14. The system according to claim 10, wherein the processor identifies the critical parameters based additionally on examining inter-model second order dependence of the error in the estimation of the physiological parameter of interest associated, the inter-model second order dependence of the error referring to how error in estimation of the physiological parameter of interest is correlated to a first parameter estimated by a first model and a second parameter estimated by a second model among the set of individual predictive disease models.

15. The system according to claim 9, wherein the processor obtains, for each subspace of all possible combinations of critical parameters, a blended model by performing multi-expert based machine learning involving training a plurality of machine learning models with respective machine learning algorithms and determining a most accurate machine learning model for each subspace of critical parameters.

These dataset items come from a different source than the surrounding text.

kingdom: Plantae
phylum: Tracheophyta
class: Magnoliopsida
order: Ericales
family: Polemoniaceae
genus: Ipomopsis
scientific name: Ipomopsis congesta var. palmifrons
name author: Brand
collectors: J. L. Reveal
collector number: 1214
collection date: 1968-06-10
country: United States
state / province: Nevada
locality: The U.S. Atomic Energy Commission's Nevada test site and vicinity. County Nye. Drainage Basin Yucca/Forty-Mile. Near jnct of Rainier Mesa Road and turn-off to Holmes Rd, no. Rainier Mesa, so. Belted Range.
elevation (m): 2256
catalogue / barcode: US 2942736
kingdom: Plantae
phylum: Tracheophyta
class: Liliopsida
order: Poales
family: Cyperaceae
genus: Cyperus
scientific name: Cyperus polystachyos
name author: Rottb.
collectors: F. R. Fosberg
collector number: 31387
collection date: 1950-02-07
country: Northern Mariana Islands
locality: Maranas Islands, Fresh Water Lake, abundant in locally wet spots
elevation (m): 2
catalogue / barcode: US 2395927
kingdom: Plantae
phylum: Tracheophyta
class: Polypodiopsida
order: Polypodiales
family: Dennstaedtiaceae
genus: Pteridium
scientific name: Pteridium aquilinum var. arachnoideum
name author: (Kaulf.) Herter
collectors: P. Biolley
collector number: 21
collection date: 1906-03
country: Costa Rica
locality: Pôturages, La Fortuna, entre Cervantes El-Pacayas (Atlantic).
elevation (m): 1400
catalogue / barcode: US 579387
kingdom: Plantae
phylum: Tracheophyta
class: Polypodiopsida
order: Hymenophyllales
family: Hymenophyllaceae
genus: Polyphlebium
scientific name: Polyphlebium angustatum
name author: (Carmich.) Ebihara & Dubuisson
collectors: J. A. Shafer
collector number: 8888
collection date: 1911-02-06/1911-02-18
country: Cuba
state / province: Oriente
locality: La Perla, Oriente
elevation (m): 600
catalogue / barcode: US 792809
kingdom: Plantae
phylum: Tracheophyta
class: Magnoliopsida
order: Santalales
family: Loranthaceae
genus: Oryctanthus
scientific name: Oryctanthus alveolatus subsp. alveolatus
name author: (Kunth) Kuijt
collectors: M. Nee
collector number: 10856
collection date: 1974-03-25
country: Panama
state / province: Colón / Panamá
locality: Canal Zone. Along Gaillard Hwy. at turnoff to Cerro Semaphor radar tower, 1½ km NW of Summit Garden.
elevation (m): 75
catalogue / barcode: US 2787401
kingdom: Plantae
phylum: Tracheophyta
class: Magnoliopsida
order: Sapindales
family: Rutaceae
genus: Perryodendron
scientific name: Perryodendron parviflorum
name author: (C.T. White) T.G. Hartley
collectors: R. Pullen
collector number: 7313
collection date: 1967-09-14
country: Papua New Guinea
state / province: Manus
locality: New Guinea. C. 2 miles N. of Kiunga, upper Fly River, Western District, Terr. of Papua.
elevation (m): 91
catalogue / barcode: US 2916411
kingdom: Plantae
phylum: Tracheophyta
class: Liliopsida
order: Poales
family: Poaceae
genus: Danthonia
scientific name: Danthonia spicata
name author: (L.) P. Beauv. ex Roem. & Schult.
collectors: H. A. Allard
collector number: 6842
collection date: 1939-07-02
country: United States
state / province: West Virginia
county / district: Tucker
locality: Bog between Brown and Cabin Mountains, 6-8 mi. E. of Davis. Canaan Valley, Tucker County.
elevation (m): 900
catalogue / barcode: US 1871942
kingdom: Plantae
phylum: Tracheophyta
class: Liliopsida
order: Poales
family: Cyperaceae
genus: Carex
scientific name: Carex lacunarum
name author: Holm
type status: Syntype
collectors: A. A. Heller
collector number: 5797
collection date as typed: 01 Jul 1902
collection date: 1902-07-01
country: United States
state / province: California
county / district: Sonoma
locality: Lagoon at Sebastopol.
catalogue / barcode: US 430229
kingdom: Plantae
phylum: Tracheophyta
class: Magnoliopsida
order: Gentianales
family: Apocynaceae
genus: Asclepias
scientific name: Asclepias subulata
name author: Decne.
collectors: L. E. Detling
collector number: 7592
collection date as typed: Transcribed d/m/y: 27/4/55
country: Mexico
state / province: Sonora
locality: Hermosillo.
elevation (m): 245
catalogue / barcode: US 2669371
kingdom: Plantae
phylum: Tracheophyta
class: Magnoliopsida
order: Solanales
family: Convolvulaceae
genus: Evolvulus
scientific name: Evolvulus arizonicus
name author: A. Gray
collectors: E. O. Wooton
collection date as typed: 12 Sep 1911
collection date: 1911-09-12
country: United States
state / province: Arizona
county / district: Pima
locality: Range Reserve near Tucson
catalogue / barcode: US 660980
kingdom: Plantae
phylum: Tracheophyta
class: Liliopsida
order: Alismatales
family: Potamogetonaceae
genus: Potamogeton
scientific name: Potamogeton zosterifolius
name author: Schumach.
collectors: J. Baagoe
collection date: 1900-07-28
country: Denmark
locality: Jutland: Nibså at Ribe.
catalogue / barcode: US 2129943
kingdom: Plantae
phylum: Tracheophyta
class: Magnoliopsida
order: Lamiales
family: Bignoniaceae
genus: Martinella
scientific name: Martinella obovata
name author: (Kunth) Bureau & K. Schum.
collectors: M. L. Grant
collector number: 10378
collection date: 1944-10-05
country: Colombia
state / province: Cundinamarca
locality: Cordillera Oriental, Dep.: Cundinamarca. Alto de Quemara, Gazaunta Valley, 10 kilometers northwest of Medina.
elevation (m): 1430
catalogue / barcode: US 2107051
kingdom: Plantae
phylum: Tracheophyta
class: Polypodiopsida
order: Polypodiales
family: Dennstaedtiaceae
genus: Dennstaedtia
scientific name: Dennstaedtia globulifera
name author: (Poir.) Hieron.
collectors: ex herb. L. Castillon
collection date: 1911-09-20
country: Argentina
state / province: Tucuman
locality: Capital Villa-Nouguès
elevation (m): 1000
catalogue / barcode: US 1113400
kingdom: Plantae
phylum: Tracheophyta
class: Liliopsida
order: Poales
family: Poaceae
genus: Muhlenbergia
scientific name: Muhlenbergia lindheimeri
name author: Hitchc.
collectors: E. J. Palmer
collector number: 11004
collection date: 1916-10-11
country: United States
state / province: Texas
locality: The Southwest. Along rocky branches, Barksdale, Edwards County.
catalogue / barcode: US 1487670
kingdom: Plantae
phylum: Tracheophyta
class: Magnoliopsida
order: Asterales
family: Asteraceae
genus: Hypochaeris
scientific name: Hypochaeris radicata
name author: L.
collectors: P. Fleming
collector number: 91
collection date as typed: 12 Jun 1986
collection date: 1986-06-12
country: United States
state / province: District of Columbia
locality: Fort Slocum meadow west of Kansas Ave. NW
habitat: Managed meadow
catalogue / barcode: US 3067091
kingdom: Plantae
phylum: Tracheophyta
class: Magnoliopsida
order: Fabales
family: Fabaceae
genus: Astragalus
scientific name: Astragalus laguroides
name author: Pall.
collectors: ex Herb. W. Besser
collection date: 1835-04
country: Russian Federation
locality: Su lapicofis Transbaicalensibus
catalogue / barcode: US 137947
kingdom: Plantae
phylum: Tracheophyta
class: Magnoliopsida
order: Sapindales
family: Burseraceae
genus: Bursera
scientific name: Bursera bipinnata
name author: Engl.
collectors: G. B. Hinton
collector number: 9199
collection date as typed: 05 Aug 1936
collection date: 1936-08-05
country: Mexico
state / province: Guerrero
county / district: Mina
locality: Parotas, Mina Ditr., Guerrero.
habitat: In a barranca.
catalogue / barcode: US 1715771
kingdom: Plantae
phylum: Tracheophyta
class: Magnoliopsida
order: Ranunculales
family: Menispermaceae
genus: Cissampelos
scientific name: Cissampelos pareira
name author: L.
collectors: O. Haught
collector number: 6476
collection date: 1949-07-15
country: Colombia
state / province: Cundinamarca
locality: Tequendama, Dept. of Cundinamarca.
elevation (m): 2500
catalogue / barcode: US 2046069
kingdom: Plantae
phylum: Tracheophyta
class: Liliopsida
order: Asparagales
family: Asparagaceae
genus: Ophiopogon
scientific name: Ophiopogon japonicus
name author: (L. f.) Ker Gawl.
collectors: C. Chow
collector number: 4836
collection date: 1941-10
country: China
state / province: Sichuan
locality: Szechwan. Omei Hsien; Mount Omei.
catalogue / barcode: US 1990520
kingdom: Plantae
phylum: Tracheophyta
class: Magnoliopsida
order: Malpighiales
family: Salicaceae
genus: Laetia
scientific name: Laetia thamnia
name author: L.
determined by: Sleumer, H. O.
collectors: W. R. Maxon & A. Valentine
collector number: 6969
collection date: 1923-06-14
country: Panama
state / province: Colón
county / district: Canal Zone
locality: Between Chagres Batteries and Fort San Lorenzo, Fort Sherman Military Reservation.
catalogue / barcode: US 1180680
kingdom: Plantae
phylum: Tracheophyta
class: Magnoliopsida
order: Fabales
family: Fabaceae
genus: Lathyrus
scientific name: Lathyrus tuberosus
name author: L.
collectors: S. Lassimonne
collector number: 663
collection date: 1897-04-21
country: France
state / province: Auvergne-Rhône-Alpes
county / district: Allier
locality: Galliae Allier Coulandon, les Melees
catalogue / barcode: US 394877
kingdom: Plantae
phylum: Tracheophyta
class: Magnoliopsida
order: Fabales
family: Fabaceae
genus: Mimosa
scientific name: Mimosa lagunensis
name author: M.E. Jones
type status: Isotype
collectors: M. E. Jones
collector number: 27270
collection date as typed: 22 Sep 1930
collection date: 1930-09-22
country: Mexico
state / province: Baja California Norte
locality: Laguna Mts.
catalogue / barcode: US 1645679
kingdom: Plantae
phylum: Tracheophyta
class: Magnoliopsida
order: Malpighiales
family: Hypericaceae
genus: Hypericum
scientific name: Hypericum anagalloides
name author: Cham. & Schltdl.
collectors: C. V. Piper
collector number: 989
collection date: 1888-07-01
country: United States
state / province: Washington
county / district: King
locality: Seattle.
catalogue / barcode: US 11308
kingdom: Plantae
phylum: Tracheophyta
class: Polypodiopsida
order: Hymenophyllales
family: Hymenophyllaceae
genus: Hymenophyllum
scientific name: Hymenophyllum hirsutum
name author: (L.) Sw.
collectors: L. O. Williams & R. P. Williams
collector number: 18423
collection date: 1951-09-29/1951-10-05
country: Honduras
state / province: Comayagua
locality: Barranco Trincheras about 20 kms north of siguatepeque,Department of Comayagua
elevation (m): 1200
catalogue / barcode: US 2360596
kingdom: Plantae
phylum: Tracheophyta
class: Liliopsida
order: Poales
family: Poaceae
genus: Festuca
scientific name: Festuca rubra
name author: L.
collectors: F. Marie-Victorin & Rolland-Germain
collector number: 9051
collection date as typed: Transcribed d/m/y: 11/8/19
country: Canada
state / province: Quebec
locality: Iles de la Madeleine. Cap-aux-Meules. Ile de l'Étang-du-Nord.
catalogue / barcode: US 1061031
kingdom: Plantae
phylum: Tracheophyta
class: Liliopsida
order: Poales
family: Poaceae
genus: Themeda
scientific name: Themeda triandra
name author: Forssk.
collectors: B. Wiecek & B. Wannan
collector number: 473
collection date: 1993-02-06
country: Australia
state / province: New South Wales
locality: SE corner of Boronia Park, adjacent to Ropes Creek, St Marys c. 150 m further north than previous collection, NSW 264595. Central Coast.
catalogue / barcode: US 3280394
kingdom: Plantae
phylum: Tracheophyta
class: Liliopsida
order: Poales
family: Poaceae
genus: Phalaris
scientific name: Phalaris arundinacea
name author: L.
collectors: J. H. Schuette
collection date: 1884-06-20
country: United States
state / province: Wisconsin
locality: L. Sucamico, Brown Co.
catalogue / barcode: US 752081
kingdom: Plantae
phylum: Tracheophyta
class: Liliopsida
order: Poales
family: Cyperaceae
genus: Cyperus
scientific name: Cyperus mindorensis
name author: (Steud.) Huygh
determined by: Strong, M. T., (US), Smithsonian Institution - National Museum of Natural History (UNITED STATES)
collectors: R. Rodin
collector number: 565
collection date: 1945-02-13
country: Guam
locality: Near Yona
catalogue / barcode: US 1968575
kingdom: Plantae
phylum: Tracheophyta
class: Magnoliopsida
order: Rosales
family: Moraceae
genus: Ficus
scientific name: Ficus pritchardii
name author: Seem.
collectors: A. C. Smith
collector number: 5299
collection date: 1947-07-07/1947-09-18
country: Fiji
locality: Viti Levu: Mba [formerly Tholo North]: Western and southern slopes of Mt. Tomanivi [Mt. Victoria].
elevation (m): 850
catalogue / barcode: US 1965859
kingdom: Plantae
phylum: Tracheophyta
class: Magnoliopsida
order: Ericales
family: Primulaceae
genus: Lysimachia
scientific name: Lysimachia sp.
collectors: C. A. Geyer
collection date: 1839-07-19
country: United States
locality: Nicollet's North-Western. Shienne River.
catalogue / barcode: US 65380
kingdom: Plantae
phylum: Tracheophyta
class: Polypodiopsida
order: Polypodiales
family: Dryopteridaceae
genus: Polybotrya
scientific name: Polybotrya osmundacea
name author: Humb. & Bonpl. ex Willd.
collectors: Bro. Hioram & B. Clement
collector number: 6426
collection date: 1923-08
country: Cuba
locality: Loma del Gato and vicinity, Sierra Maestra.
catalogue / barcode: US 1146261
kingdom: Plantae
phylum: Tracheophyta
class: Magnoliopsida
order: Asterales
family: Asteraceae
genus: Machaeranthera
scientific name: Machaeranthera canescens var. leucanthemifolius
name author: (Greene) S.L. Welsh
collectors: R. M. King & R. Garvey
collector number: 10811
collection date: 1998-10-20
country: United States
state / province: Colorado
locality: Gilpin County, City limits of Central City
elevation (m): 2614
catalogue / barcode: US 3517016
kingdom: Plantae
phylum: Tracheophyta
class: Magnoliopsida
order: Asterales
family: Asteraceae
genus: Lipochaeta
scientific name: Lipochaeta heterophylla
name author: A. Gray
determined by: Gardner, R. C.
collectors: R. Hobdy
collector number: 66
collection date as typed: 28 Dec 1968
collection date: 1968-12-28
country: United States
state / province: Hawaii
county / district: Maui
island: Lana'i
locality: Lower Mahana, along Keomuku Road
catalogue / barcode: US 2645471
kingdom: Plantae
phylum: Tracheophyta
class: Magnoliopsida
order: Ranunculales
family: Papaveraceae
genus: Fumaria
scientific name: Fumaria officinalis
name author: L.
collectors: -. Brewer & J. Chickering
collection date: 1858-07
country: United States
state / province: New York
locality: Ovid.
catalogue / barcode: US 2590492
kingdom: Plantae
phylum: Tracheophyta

16. A non-transitory computer program product having computer readable instructions stored thereon which, when executed by a processor, cause the processor to implement a method of predicting progression of a disease in a patient, the method comprising:

obtaining, via the processor, a set of individual predictive disease models, wherein each individual predictive disease model in the set includes a plurality of inputs that correlate a disease with a plurality of weighted physiological parameters;

identifying, via the processor, a plurality of parameters based on a predetermined influence weight by evaluating a first order error dependence, a second order error dependence, and inter-model second order error dependence;

generating, via the processor, a blended model for each of the sub-ranges for each of the plurality of inputs based on the correlation; and

predicting, via the processor, a disease progression based on the blended model.

17. The non-transitory computer program product according to claim 16, wherein the disease is diabetes, and identifying experimental observations includes identifying measured blood glucose levels.

18. (canceled)

19. The non-transitory computer program product according to claim 16, wherein determining the prediction includes determining a mean value or a probabilistic distribution of a physiological quantity of interest.

20. The non-transitory computer program product according to claim 16, determining a prediction of the physiological parameter of interest is performed for the patient without experimental observations from the patient.